Prime Day: did consumers just flirt with Amazon or are they in it for the long haul?

Bravo - a brilliant marketing play, with Amazon Prime Day, the company takes control of their own destiny during a quarter where retail takes a back seat to the travel and entertainment consumer needs of summer. The company creates massive hype, drives new prime members and ultimately billions in revenue, not only for them, but for the retail industry overall.

Consumers ran around with their heads on fire, grappling for the best deals. They even crashed the site (or so they say, it remains to be seen if that was a cleverly engineered PR ploy).

But does Prime Day have the lasting effect that it is meant to and will Amazon retain new, loyal customers? Do consumers see past the disguise of a flash sale to Amazon’s push for new subscriptions? Let’s take a look.

The undeniable benefits of creating your own 'holiday’
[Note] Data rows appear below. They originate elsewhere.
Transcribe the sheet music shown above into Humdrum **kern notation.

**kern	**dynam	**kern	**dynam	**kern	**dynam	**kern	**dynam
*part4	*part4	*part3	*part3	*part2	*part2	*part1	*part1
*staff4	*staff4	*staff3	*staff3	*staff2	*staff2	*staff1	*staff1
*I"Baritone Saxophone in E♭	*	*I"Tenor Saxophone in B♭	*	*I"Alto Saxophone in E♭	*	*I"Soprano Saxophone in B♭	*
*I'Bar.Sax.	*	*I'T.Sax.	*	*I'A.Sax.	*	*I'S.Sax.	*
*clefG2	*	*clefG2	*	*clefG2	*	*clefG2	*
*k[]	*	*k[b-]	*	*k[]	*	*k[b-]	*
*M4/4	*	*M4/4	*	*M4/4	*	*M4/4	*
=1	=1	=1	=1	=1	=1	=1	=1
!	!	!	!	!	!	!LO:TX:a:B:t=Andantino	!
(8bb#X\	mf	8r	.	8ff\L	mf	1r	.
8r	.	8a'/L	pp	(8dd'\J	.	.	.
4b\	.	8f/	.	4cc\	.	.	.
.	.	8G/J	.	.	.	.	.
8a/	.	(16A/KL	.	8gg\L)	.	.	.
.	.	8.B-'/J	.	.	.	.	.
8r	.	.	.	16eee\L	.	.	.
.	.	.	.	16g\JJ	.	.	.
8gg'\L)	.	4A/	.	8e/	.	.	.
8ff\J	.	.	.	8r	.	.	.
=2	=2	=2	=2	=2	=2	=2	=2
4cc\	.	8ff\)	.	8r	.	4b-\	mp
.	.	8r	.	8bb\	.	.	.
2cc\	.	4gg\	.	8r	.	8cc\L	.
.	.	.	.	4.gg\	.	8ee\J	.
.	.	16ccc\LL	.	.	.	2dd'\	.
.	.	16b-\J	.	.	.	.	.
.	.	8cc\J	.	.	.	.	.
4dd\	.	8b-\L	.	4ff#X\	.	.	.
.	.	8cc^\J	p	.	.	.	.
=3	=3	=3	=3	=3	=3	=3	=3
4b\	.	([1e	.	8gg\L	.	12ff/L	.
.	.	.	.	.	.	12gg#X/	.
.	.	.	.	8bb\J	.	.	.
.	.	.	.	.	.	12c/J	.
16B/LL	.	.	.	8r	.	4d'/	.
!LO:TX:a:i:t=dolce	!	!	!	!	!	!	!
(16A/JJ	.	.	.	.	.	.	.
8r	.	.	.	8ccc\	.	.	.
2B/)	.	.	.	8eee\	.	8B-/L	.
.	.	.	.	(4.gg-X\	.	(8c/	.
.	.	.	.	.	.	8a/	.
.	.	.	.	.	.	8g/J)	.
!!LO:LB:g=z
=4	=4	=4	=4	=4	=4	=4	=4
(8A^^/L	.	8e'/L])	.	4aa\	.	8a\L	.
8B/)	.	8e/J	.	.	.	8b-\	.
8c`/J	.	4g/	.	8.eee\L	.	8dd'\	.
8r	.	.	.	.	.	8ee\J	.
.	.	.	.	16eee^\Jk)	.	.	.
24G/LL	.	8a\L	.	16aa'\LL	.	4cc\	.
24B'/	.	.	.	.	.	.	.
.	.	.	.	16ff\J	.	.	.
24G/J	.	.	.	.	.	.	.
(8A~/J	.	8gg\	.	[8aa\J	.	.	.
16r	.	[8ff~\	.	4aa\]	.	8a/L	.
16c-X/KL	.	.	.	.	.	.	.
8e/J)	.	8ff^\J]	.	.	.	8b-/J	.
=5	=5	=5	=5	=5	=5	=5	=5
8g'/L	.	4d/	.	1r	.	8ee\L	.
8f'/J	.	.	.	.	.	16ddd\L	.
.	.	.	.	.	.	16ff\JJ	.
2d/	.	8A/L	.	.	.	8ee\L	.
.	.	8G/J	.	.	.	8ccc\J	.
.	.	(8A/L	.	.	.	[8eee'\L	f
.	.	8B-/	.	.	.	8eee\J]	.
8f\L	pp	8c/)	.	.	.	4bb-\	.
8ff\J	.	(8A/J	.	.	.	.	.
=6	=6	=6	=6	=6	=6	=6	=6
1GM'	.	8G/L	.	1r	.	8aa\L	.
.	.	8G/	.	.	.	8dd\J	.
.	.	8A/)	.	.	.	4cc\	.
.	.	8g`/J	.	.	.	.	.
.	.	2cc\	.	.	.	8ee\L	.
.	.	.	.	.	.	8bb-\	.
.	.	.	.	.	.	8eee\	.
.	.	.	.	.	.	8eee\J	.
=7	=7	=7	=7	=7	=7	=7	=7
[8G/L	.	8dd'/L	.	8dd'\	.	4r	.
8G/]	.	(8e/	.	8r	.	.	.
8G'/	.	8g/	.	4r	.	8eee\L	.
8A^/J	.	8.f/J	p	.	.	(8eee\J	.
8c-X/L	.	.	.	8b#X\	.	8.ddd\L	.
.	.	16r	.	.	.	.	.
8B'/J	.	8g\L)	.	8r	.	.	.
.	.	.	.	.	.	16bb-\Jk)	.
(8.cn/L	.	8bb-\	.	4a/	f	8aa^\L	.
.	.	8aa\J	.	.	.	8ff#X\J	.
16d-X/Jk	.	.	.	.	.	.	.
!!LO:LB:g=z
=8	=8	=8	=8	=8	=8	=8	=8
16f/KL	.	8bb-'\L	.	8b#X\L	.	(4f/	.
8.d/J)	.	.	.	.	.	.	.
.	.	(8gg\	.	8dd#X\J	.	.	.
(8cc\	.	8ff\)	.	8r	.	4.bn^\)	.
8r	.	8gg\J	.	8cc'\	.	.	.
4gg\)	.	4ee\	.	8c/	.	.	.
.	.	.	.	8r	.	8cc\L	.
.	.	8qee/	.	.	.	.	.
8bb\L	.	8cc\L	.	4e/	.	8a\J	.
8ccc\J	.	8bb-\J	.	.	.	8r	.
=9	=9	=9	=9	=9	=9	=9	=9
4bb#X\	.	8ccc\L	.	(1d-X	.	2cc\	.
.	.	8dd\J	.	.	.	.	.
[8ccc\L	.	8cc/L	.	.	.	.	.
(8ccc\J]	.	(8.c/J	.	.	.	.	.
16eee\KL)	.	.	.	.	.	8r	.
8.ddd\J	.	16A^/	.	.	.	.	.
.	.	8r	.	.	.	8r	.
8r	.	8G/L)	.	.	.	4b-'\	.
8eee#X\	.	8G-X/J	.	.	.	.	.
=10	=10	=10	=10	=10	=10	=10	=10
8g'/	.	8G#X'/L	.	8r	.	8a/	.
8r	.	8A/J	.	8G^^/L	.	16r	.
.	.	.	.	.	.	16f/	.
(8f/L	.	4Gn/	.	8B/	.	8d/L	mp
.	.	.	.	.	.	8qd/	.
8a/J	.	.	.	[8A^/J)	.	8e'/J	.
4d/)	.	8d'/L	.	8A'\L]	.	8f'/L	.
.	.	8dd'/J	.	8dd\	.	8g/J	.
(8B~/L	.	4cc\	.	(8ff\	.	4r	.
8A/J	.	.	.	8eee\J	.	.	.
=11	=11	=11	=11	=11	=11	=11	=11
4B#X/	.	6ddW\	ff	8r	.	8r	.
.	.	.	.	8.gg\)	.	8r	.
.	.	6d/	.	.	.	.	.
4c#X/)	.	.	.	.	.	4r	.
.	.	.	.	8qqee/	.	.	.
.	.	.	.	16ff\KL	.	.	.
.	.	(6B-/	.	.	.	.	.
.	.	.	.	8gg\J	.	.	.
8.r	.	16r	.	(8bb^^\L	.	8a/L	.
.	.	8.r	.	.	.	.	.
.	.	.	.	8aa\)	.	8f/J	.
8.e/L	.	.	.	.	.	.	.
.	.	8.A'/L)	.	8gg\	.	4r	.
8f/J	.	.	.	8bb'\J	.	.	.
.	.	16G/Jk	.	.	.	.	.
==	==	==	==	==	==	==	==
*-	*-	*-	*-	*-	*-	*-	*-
Back in 2015, Amazon created their own holiday at a time of year that is typically quiet for the retail industry. What started off as a “fake holiday” has now cemented itself as an annual event that consumers look ahead to and continues to grow year over year.

In the inaugural year, 2015, Amazon drove nearly $1bn in revenue, up 69% in 2016, 59% in 2017 and that upward trend is expected to continue in 2018 with a predicted $3.4bn over the 36-hour period.

Prime Day excels in reaching consumers and driving sales for items they weren’t necessarily in-market for. Amazon capitalizes on consumer fear, pushing “can’t-miss deals” that make many fear they will be missing out if they pass on the opportunity

Better to have loved and lost than to have never loved at all?

With the focus so far on the days leading up and the actual 36 hours of Prime Day, it’s time for Amazon to switch gears and consider how they can hold onto those expected new prime members, especially as competitors such as eBay and Walmart are waiting in the wings to catch them as they fall off. Just how many prime members will stick, and how many will switch? In a world of low brand loyalty will the pay off be as great as they anticipate if they don’t have a solid retention strategy in place?

Analyzing the weeks leading up to Prime Day, comparing the first of the month to the day prior to Prime Day, Captify’s Search Intelligence saw a 725% increase in users searching for Amazon Prime Trials, a 284% increase in users searching around Amazon subscriptions, and a 422% increase in users searching around deals.

The users that were searching around Amazon Prime were also searching for trials four times more than your average user on July 15th, the day before Prime Day. Looking at the days following Prime, one can can’t help but think, how many of these users will be short-term Amazon Prime subscribers and how many will last?

Comparing the day before and after, Captify’s Search Intelligence saw a 60% drop off for users searching for Prime trials. At the point consumers are searching for membership are they simultaneously already thinking of leaving? Captify also saw a 23% increase in users looking to cancel their Prime accounts on the day after Prime Day compared to the day before. Additionally, there was 4189% increase in users still looking for deals on Amazon, indicating that the effect of Prime Day stretches beyond the 36-hour time period as consumers continue to seek out deals.

How can Amazon spot those that will stick and not bother trying to reach those who will switch. You could ask if it’s better to have loved and lost than never to have loved at all? That remains to be seen as only time will tell.

Should Amazon be expecting a thank you card from Walmart and eBay?

With the initial hype, Amazon causes macro effects across the entire retail industry - both online and offline.

No one can refute, it’s a successful day for the online retail giant. But how are they measuring success? Sure, they are experiencing massive spikes in revenue, but they are also creating massive opportunities for their biggest competitors.

We saw it last year and again this year, the hype created around Prime Day gives competitors an unintended advantage. The impact of Amazon Prime Day on the overall retail sector is evident as consumers search for Amazon's competitors to compare prices and deals.

Throughout the week leading up to Prime Day, Captify’s Search Intelligence saw increases in searches for Amazon and many of the big retailers. Searches for Amazon were up 544%, while searches for Best Buy were up 712%, Walmart 143% and eBay 27%.

Since Prime Day is only for members, competitors capitalize on non-prime members, drawing in consumers that Amazon isn’t reaching in the 36-hour period. Additionally, they keep their prices low and deals front and center in hopes of enticing even the prime members away from Amazon, at least for non-Amazon products.

Prime Day has caused massive ripple effects for both consumers and retailers, but on the whole all good things for the industry. So take a breather. Take stock and restock. If retail can curate this kind of marketing magic in July, the best is yet to come in Q4.